Oakland Police Department

Oakland Police Department

Author: Phil McArdle

Publisher: Arcadia Publishing

Published: 2007

Total Pages: 134

ISBN-13: 9780738547268

DOWNLOAD EBOOK

The California legislature granted a charter to the new community of Oakland in 1862, and a year later, the town council appointed three peace officers. When it was a dusty Western town, Oakland's major business was raising cattle to feed San Franciscans and the gold miners north of Sacramento. Year by year, as Oakland grew in size and population, the police department grew with it. The Oakland Police Department pioneered the use of call boxes, police cars, and other technical innovations. It has served the city well through good times and bad, wars, fires, and earthquakes. A large, diverse organization serving a complex multicultural city, the Oakland Police Department today accepts the challenges of policing in the 21st century.


Cop Out

Cop Out

Author: Will Damron

Publisher: Will Damron

Published: 2012-03-01

Total Pages: 458

ISBN-13: 9781934051634

DOWNLOAD EBOOK

The youngest man to have pinned on the badge of an Oakland police officer discusses his three years on the force. His language isn't flowery, and the subject matter may be coarse. Sometimes life hands people more than they could have imagined.

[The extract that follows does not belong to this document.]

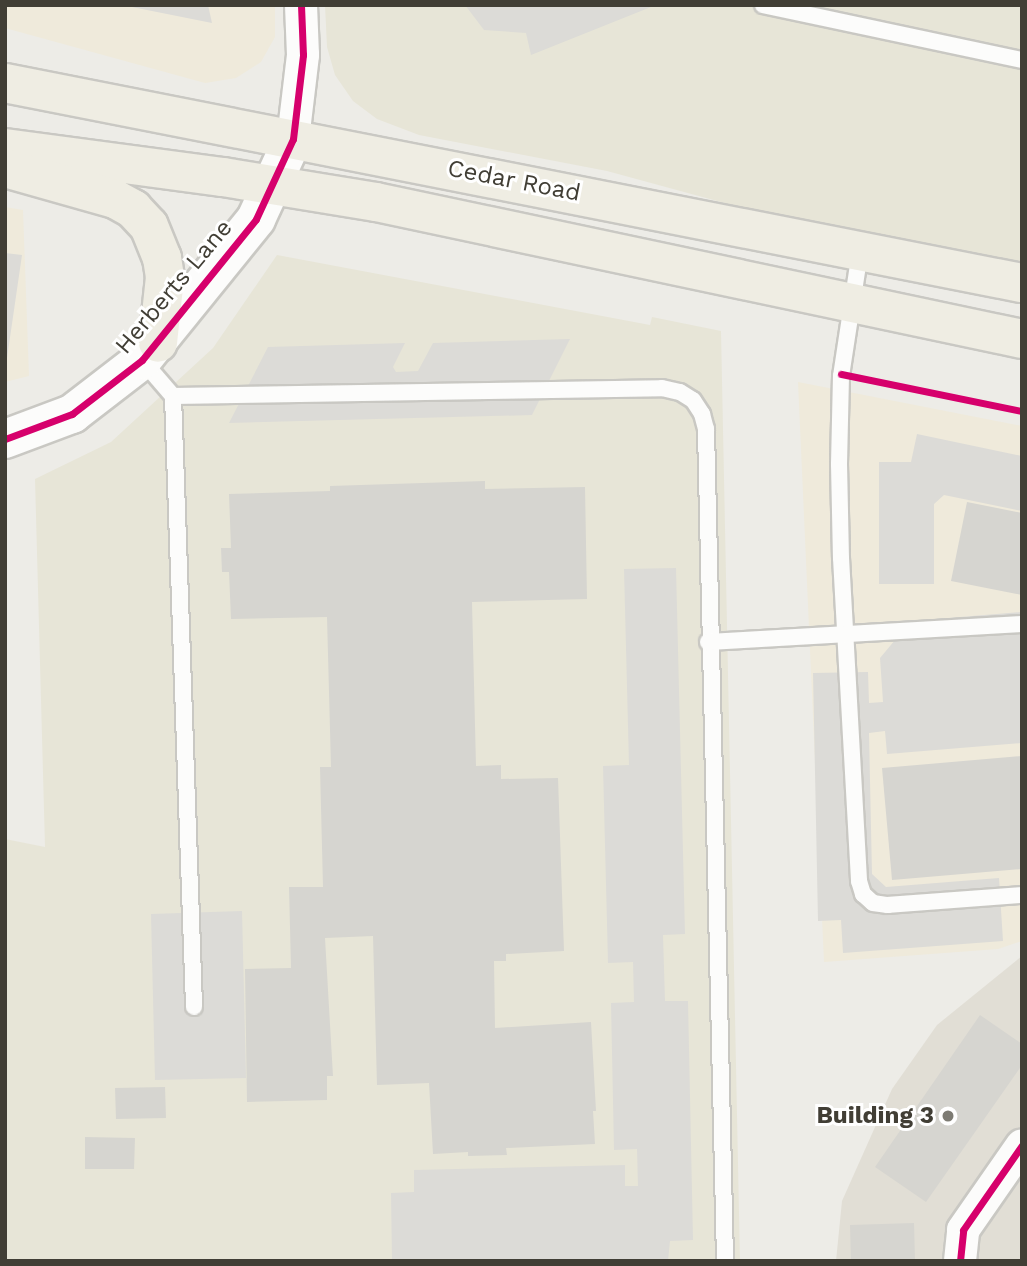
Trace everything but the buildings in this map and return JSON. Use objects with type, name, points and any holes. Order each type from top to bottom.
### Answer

When Riot Cops Are Not Enough

When Riot Cops Are Not Enough

Author: Mike King

Publisher: Rutgers University Press

Published: 2017-03-09

Total Pages: 174

ISBN-13: 0813583756

DOWNLOAD EBOOK

In When Riot Cops Are Not Enough, sociologist and activist Mike King examines the policing, and broader political repression, of the Occupy Oakland movement during the fall of 2011 through the spring of 2012. King’s active and daily participation in that movement, from its inception through its demise, provides a unique insider perspective to illustrate how the Oakland police and city administrators lost the ability to effectively control the movement. Drawn from King’s intensive field work, the book focuses on the physical, legal, political, and ideological dimensions of repression—in the streets, in courtrooms, in the media, in city hall, and within the movement itself—When Riot Cops Are Not Enough highlights the central role of political legitimacy, both for mass movements seeking to create social change, as well as for governmental forces seeking to control such movements. Although Occupy Oakland was different from other Occupy sites in many respects, King shows how the contradictions it illuminated within both social movement and police strategies provide deep insights into the nature of protest policing generally, and a clear map to understanding the full range of social control techniques used in North America in the twenty-first century.